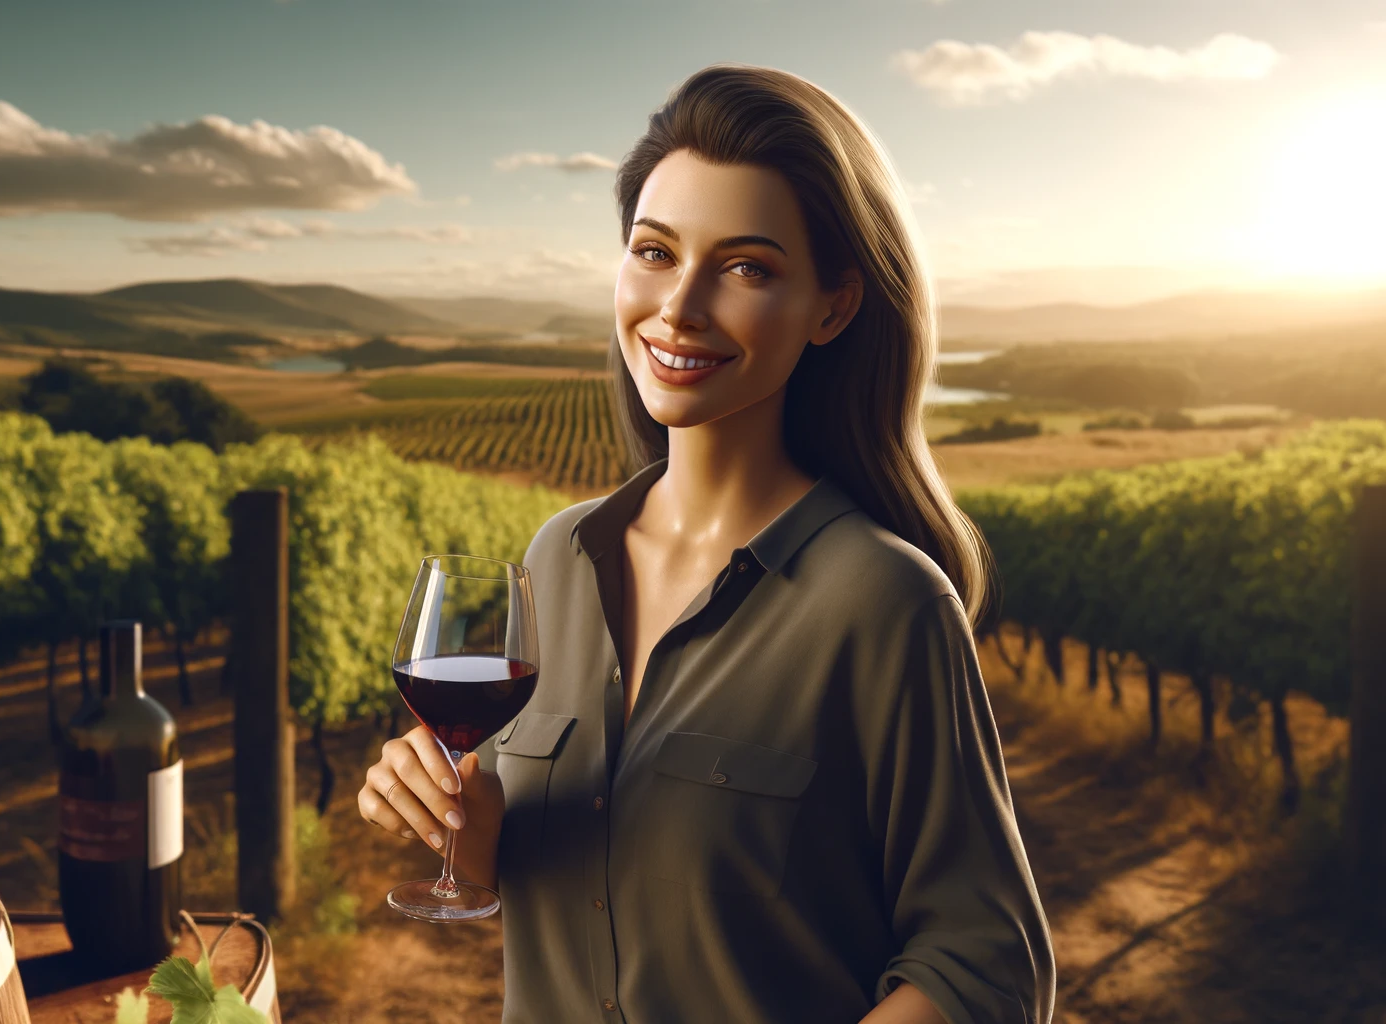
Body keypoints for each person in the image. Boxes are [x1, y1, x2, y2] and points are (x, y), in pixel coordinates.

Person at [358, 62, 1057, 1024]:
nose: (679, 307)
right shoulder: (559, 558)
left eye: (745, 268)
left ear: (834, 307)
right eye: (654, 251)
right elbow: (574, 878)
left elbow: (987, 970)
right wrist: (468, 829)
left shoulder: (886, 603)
==
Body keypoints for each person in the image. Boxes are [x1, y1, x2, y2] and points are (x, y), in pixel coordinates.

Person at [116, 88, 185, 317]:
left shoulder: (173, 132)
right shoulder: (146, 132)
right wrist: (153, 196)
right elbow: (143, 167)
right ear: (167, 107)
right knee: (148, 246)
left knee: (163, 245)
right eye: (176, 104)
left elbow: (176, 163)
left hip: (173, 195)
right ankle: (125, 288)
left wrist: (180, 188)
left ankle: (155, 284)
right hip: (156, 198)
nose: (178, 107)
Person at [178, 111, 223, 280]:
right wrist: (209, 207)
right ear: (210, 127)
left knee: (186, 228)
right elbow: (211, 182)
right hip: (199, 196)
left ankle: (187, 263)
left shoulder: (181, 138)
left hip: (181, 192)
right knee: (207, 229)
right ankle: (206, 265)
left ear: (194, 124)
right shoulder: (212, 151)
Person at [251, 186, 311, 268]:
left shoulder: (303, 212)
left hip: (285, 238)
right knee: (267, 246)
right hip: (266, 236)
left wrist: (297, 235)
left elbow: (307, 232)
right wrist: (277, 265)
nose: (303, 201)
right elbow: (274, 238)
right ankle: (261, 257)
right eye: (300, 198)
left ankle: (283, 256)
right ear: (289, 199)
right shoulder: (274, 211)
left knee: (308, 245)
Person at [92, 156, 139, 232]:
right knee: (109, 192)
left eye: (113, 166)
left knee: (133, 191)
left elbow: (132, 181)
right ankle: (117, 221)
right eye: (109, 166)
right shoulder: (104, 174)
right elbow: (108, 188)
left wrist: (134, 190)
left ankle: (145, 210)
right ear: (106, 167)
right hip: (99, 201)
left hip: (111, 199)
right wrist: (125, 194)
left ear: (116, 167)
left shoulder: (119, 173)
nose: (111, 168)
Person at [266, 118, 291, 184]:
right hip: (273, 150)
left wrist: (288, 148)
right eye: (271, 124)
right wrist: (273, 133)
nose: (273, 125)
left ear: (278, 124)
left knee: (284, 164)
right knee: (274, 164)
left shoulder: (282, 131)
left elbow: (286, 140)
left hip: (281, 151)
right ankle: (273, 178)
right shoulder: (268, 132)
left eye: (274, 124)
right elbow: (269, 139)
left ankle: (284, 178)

WHAT THE EXERCISE ASKS: Nothing but the lines above from the one containing "left ankle: (155, 284)" through the one containing "right hip: (266, 236)" should appear in the answer, each repeated exactly.

TASK RESULT:
left ankle: (155, 284)
right hip: (156, 198)
nose: (178, 107)
Person at [178, 111, 223, 280]:
right wrist: (209, 207)
right ear: (210, 127)
left knee: (186, 228)
right elbow: (211, 182)
right hip: (199, 196)
left ankle: (187, 263)
left shoulder: (181, 138)
left hip: (181, 192)
right knee: (207, 229)
right ankle: (206, 265)
left ear: (194, 124)
right shoulder: (212, 151)
Person at [251, 186, 311, 268]:
left shoulder: (303, 212)
left hip: (285, 238)
right knee: (267, 246)
right hip: (266, 236)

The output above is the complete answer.